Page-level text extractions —
Content starts

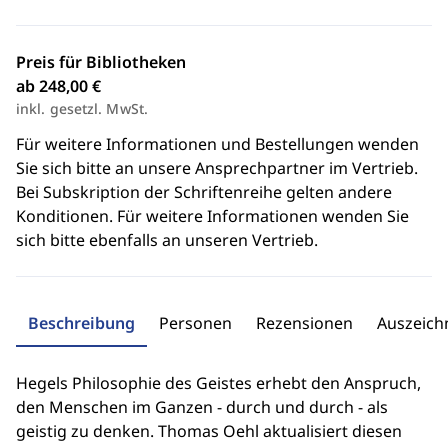
Preis für Bibliotheken
ab 248,00 €
inkl. gesetzl. MwSt.
Für weitere Informationen und Bestellungen wenden
Sie sich bitte an unsere Ansprechpartner im Vertrieb.
Bei Subskription der Schriftenreihe gelten andere
Konditionen. Für weitere Informationen wenden Sie
sich bitte ebenfalls an unseren Vertrieb.
Beschreibung
Personen
Rezensionen
Auszeic
Hegels Philosophie des Geistes erhebt den Anspruch,
den Menschen im Ganzen - durch und durch - als
geistig zu denken. Thomas Oehl aktualisiert diesen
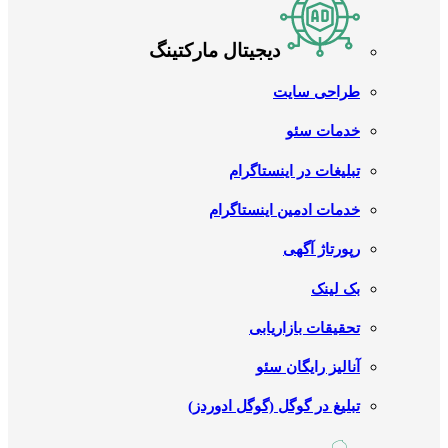
دیجیتال مارکتینگ
طراحی سایت
خدمات سئو
تبلیغات در اینستاگرام
خدمات ادمین اینستاگرام
رپورتاژ آگهی
بک لینک
تحقیقات بازاریابی
آنالیز رایگان سئو
تبلیغ در گوگل (گوگل ادوردز)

Content ends

THE TASK —
Set down all of the entries exactly as they appear, but keep the images out.

TASK OUTPUT —
Preis für Bibliotheken
ab 248,00 €
inkl. gesetzl. MwSt.
Für weitere Informationen und Bestellungen wenden
Sie sich bitte an unsere Ansprechpartner im Vertrieb.
Bei Subskription der Schriftenreihe gelten andere
Konditionen. Für weitere Informationen wenden Sie
sich bitte ebenfalls an unseren Vertrieb.
Beschreibung
Personen
Rezensionen
Auszeic
Hegels Philosophie des Geistes erhebt den Anspruch,
den Menschen im Ganzen - durch und durch - als
geistig zu denken. Thomas Oehl aktualisiert diesen
دیجیتال مارکتینگ
طراحی سایت
خدمات سئو
تبلیغات در اینستاگرام
خدمات ادمین اینستاگرام
رپورتاژ آگهی
بک لینک
تحقیقات بازاریابی
آنالیز رایگان سئو
تبلیغ در گوگل (گوگل ادوردز)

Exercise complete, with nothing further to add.